IDAHO FALLS, Idaho (KIFI/KIDK) - Grain engulfment causes four to five deaths every year in the United States. On Friday, there was a training for both employees and emergency crews on how to rescue people trapped in grain. It was part of safety days at Thresher Artisan Wheat in Idaho Falls.
Thresher Wheat invited local fire departments from Idaho Falls, Blackfoot and Pocatello to come participate along with the company's employees.
For the training, volunteers were lowered down and trapped into the grain. There was then a demonstration on how to safely and quickly get them out.
"Grain engulfment can happen anywhere," said Heath Harrison, vice president of Thresher Artisan Wheat. "It happens on the farm and it happens in our commercial facilities."
So Harrison said the company decided to incorporate grain rescue training as part of their safety days exercises this year.
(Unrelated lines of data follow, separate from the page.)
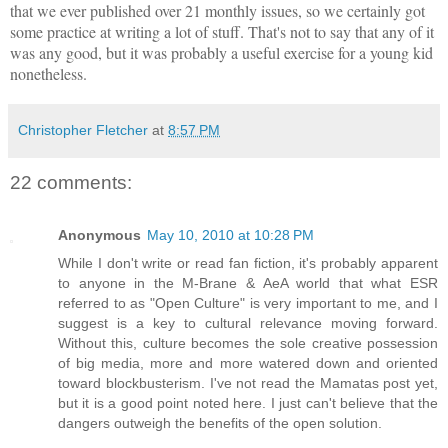
that we ever published over 21 monthly issues, so we certainly got
some practice at writing a lot of stuff. That's not to say that any of it
was any good, but it was probably a useful exercise for a young kid
nonetheless.
Christopher Fletcher
at
8:57 PM
22 comments:
Anonymous
May 10, 2010 at 10:28 PM
While I don't write or read fan fiction, it's probably apparent
to anyone in the M-Brane & AeA world that what ESR
referred to as "Open Culture" is very important to me, and I
suggest is a key to cultural relevance moving forward.
Without this, culture becomes the sole creative possession
of big media, more and more watered down and oriented
toward blockbusterism. I've not read the Mamatas post yet,
but it is a good point noted here. I just can't believe that the
dangers outweigh the benefits of the open solution.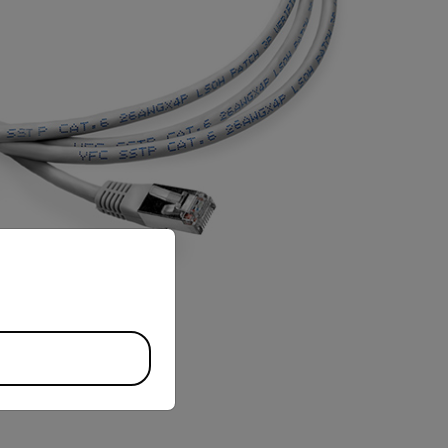
priate version of our website.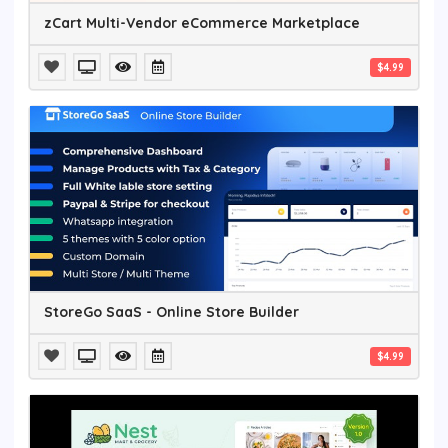
zCart Multi-Vendor eCommerce Marketplace
$4.99
StoreGo SaaS - Online Store Builder
$4.99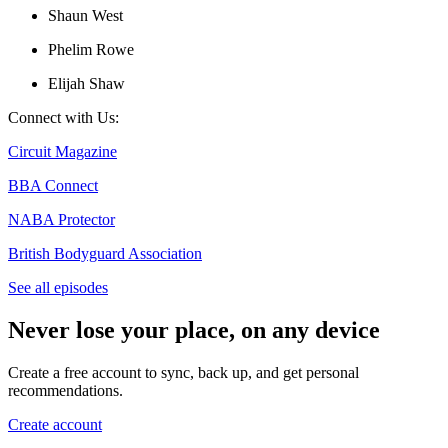
Shaun West
Phelim Rowe
Elijah Shaw
Connect with Us:
Circuit Magazine
BBA Connect
NABA Protector
British Bodyguard Association
See all episodes
Never lose your place, on any device
Create a free account to sync, back up, and get personal
recommendations.
Create account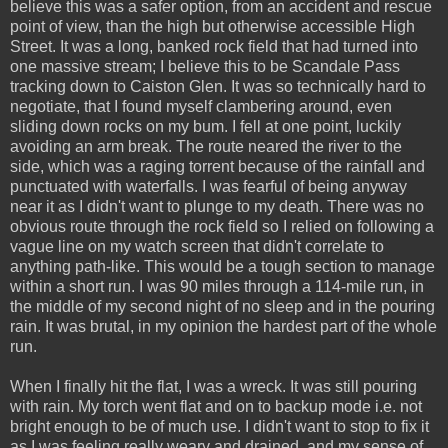
believe this was a safer option, from an accident and rescue
point of view, than the high but otherwise accessible High
Street. It was a long, banked rock field that had turned into
one massive stream; I believe this to be Scandale Pass
tracking down to Caiston Glen. It was so technically hard to
negotiate, that I found myself clambering around, even
sliding down rocks on my bum. I fell at one point, luckily
avoiding an arm break. The route neared the river to the
side, which was a raging torrent because of the rainfall and
punctuated with waterfalls. I was fearful of being anyway
near it as I didn't want to plunge to my death. There was no
obvious route through the rock field so I relied on following a
vague line on my watch screen that didn't correlate to
anything path-like. This would be a tough section to manage
within a short run. I was 90 miles through a 114-mile run, in
the middle of my second night of no sleep and in the pouring
rain. It was brutal, in my opinion the hardest part of the whole
run.
When I finally hit the flat, I was a wreck. It was still pouring
with rain. My torch went flat and on to backup mode i.e. not
bright enough to be of much use. I didn't want to stop to fix it
as I was feeling really weary and drained, and my sense of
He said he wanted to show people how dangerous grain can be, and how careful rescue crews need to be.
"Once you get near thigh-deep you're pretty immobile," Harrison said. "And as we saw in our demonstrations today, once you're waist-deep you're pinned."
If a person is completely engulfed, it can take as little as a few minutes to choke on the grain and suffocate to death.
Harrison said one of the misconceptions people have with those stuck in grain is that you can just use anything and pull them out. But that's not the case.
"You'll see commonly that people will put a rope around their body or something and put pressure and pull and do internal damage or injure the person further," Harrison said.
The proper way to do a grain engulfment rescue is to use panels and form a circle, or a sort of grain tube, around the person. The panels are placed as close to the person as possible, cutting off the outer circle of grain. Next, a Shop-Vac or other vacuum is used to suck up the grain from inside the tube. Hard hats can also be used to scoop out the grain if a vacuum isn't an option. Once enough grain is removed from inside the tube, it should allow the person to wiggle free. If not, crews continue working the panels down and scooping out the grain inside until the person can move.
Part of the training also included discussing how to handle the situation if the person trapped is unconscious or went in head first. Another big part of the training was to keep the person who is trapped calm. It can be an easy situation to panic in and that can only make things worse.
Other trainings happening on Friday included things like enclosed spaces. Several local fire departments did show up to watch the training.
Harrison said Thresher Wheat hopes to have a similar training exercise in the fall for producers as well as farmers and their families.
"This is not an every day thing, but it's important we make people aware of what to do should an event like that arise," Harrison added. "That's why these trainings are so important."